Senescent Cells: A Potential Target for New Cancer Therapies in Older Oncologic Patients

Cellular senescence is a complex process and is one of the key elements of ageing. In senescent cells, there is an irreversible growth arrest in cell proliferation that is induced by a range of stimuli, like DNA damage, telomere shortening, cellular stress, and oncogene activation. Senescent cells are characterized by changes in gene expression, in particular the activation of the senescence-associated secretory phenotype (SASP), which can result in different effects [1,2]. Short term, the senescence response induces an inflammatory response and promotes tissue repair and suppresses tumor genesis. Long term, the release of SASP can have a pro-tumorigenic role and can induce tumor genesis, chronic inflammation, and tissue ageing. In this state, senescent cells have not reached the state of persistent cell-cycle arrest [1,2]. As cellular senescence is related to tissue ageing, it can cause physical dysfunction and frailty.

Many widely used cancer therapies, like cytostatic drugs, immunotherapy, and radiotherapy, induce cellular senescence. This process is also called therapy-induced senescence. When the damage of the therapy is severe, this will lead to cell death. If the damage through chemo-, immune-, or radiotherapy is not lethal, cells will enter a chronic state of cellular senescence. There is evidence that tumor cells can re-enter the cell cycle after therapy-induced senescence, and this process can have detrimental effects. The release of SASP from senescent cancer cells may eventually lead to tumor recurrence or progression [3].

How changes in senescent tumor cells eventually cause tumor recurrence or progression is largely unknown. Different pathways are described. Perrigue et al. studied the process of senescent tumor cells reprogramming into cancer stem cells. The effects of treating fibroblast and cancer cells with a stem cell medium were observed and the process of oxidative stress and reprogramming into senescent cancer cells was studied. Factors associated with the cancer stem cell phenotype were also identified [4]. These factors associated with the remodeling of senescent cells into cancer stem cells could be predictive of poor outcome after cancer treatment and possible targets for new therapies. Liebig et al. found that the overexpression of the RNA-binding protein HuR in melanoma cell lines is an important factor in the pathway regulation of BRAF-induced senescence and thereby in the development and tumor progression of melanoma [5]. These studies give new insights into cellular changes in senescent tumor cells that may lead to the detrimental effects of tumor progression and tumor recurrence.

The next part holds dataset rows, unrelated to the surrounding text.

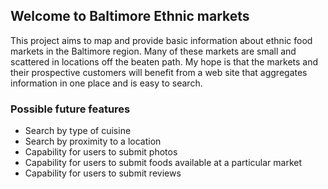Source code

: ## Welcome to Baltimore Ethnic markets

This project aims to map and provide basic information about ethnic food markets in the Baltimore region. Many of these markets are small and scattered in locations off the beaten path. My hope is that the markets and their prospective customers will benefit from a web site that aggregates information in one place and is easy to search.

### Possible future features

- Search by type of cuisine
- Search by proximity to a location
- Capability for users to submit photos
- Capability for users to submit foods available at a particular market
- Capability for users to submit reviews
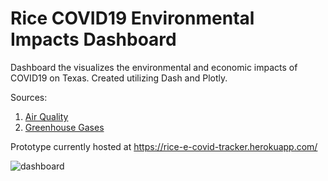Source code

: # Rice COVID19 Environmental Impacts Dashboard
Dashboard the visualizes the environmental and economic impacts of COVID19 on Texas. Created utilizing Dash and Plotly. 

Sources: 
1. [Air Quality](https://www.tceq.texas.gov/agency/data/lookup-data/download-data.html)
2. [Greenhouse Gases](https://science.jpl.nasa.gov/EarthScience/index.cfm)


Prototype currently hosted at https://rice-e-covid-tracker.herokuapp.com/


![dashboard](https://user-images.githubusercontent.com/39538422/97601061-fb950b00-19c6-11eb-8834-ab1df3985112.png)

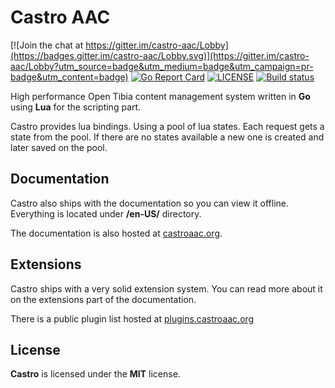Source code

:# Castro AAC

[![Join the chat at https://gitter.im/castro-aac/Lobby](https://badges.gitter.im/castro-aac/Lobby.svg)](https://gitter.im/castro-aac/Lobby?utm_source=badge&utm_medium=badge&utm_campaign=pr-badge&utm_content=badge)
[![Go Report Card](https://goreportcard.com/badge/github.com/Raggaer/castro)](https://goreportcard.com/report/github.com/Raggaer/castro)
[![LICENSE](https://img.shields.io/packagist/l/doctrine/orm.svg)](https://github.com/Raggaer/castro/blob/master/LICENSE)
[![Build status](https://ci.appveyor.com/api/projects/status/yhrx9l6jrbvxhw5p?svg=true)](https://ci.appveyor.com/project/Raggaer/castro)

High performance Open Tibia content management system written in **Go** using **Lua** for the scripting part.

Castro provides lua bindings. Using a pool of lua states. Each request gets a state from the pool. If there are no states available a new one is created and later saved on the pool.

## Documentation

Castro also ships with the documentation so you can view it offline. Everything is located under **/en-US/** directory.

The documentation is also hosted at [castroaac.org](https://castroaac.org).

## Extensions

Castro ships with a very solid extension system. You can read more about it on the extensions part of the documentation.

There is a public plugin list hosted at [plugins.castroaac.org](https://plugins.castroaac.org)

## License

**Castro** is licensed under the **MIT** license.

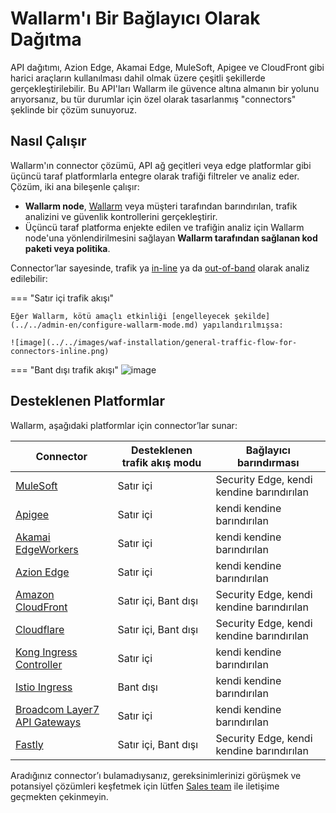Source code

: # Wallarm'ı Bir Bağlayıcı Olarak Dağıtma

API dağıtımı, Azion Edge, Akamai Edge, MuleSoft, Apigee ve CloudFront gibi harici araçların kullanılması dahil olmak üzere çeşitli şekillerde gerçekleştirilebilir. Bu API'ları Wallarm ile güvence altına almanın bir yolunu arıyorsanız, bu tür durumlar için özel olarak tasarlanmış "connectors" şeklinde bir çözüm sunuyoruz.

## Nasıl Çalışır

Wallarm'ın connector çözümü, API ağ geçitleri veya edge platformlar gibi üçüncü taraf platformlarla entegre olarak trafiği filtreler ve analiz eder. Çözüm, iki ana bileşenle çalışır:

* **Wallarm node**, [Wallarm](../se-connector.md) veya müşteri tarafından barındırılan, trafik analizini ve güvenlik kontrollerini gerçekleştirir.
* Üçüncü taraf platforma enjekte edilen ve trafiğin analiz için Wallarm node'una yönlendirilmesini sağlayan **Wallarm tarafından sağlanan kod paketi veya politika**.

Connector’lar sayesinde, trafik ya [in-line](../inline/overview.md) ya da [out-of-band](../oob/overview.md) olarak analiz edilebilir:

=== "Satır içi trafik akışı"

    Eğer Wallarm, kötü amaçlı etkinliği [engelleyecek şekilde](../../admin-en/configure-wallarm-mode.md) yapılandırılmışsa:

    ![image](../../images/waf-installation/general-traffic-flow-for-connectors-inline.png)
=== "Bant dışı trafik akışı"
    ![image](../../images/waf-installation/general-traffic-flow-for-connectors-oob.png)

## Desteklenen Platformlar

Wallarm, aşağıdaki platformlar için connector’lar sunar:

| Connector | Desteklenen trafik akış modu | Bağlayıcı barındırması |
| --- | ---- | ---- |
| [MuleSoft](mulesoft.md) | Satır içi | Security Edge, kendi kendine barındırılan |
| [Apigee](apigee.md) | Satır içi | kendi kendine barındırılan |
| [Akamai EdgeWorkers](akamai-edgeworkers.md) | Satır içi | kendi kendine barındırılan |
| [Azion Edge](azion-edge.md) | Satır içi | kendi kendine barındırılan |
| [Amazon CloudFront](aws-lambda.md) | Satır içi, Bant dışı | Security Edge, kendi kendine barındırılan |
| [Cloudflare](cloudflare.md) | Satır içi, Bant dışı | Security Edge, kendi kendine barındırılan |
| [Kong Ingress Controller](kong-api-gateway.md) | Satır içi | kendi kendine barındırılan |
| [Istio Ingress](istio.md) | Bant dışı | kendi kendine barındırılan |
| [Broadcom Layer7 API Gateways](layer7-api-gateway.md) | Satır içi | kendi kendine barındırılan |
| [Fastly](fastly.md) | Satır içi, Bant dışı | Security Edge, kendi kendine barındırılan |

Aradığınız connector’ı bulamadıysanız, gereksinimlerinizi görüşmek ve potansiyel çözümleri keşfetmek için lütfen [Sales team](mailto:sales@wallarm.com) ile iletişime geçmekten çekinmeyin.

The potential of a new group of drugs called senotherapies is discussed in different review articles. Senolytic and senostatic drugs can interact with senescent cells by selectively destroying senescent cells or by selectively suppressing the release of SASP and in doing so inhibit the function of senescent cells, with the goal of eliminating cancer cells. Senolytic drugs might improve physical function and survival at old age as well [6]. Wyld et al. describe navitoclax, fisetin, dasatinib/quercetin, Hsp90 inhibitors, and metformin as potential senolytic and senostatic drugs [7]. Also, panobinostat, authophagy modulators, and cardiac glycosides are discussed by Saleh et al. as potential senotherapies [3]. Milczarek describes the potential of implementing treatments indicting senescence for the specific group of patients with breast cancer [8]. Nitric oxide (NO) is described by Mabrouk et al. as a potential cancer therapy. NO modulates the expression of SASP, induces apoptosis, and activates the immune system of senescent cells. Pharmacologically active substances that release NO, also called NO donors, are described in different trials as promising senotherapies in combination with chemo- or radiotherapy to treat cancer [9]. These new potential drugs could be innovative therapeutic approaches for the specific category of patients with tumor recurrence or tumor growth after chemo-, immune-, or radiotherapy.

Since the worldwide population is ageing, the incidence of older cancer patients is rapidly increasing [10]. With aging comes a decline in function and the development of degenerative diseases like cancer. Older frail patients are especially at greater risk for complications and poor outcome after cancer treatment, and are a distinct group when it comes to challenges for optimal treatment choice [11]. There is increasing evidence that cellular senescence could play a role as a prognostic marker for frailty and cancer, and that cellular senescence could be a target for new cancer therapies as senolytic and senostatic drugs.

Further research is needed to evaluate the effect of these drugs. If senotherapies can reduce frailty and can reduce the risk of tumor recurrence and progression in therapy-induced senescent cells, this would be of great value for clinical practice of cancer treatment in older frail patients. Important challenges for future research to address include finding drug agents that selectively eliminate or suppress senescent tumor cells without severe side effects for frail older patients.

In summary, this Special Edition of Cancers represents a collaborative and international effort that describes current insights into cellular senescence and innovative possibilities for curative cancer treatment. This collection of articles may help in reaching the ultimate goal of improving outcomes after cancer treatment for (older) oncologic patients, and in reducing the likelihood of cancer relapse after treatment.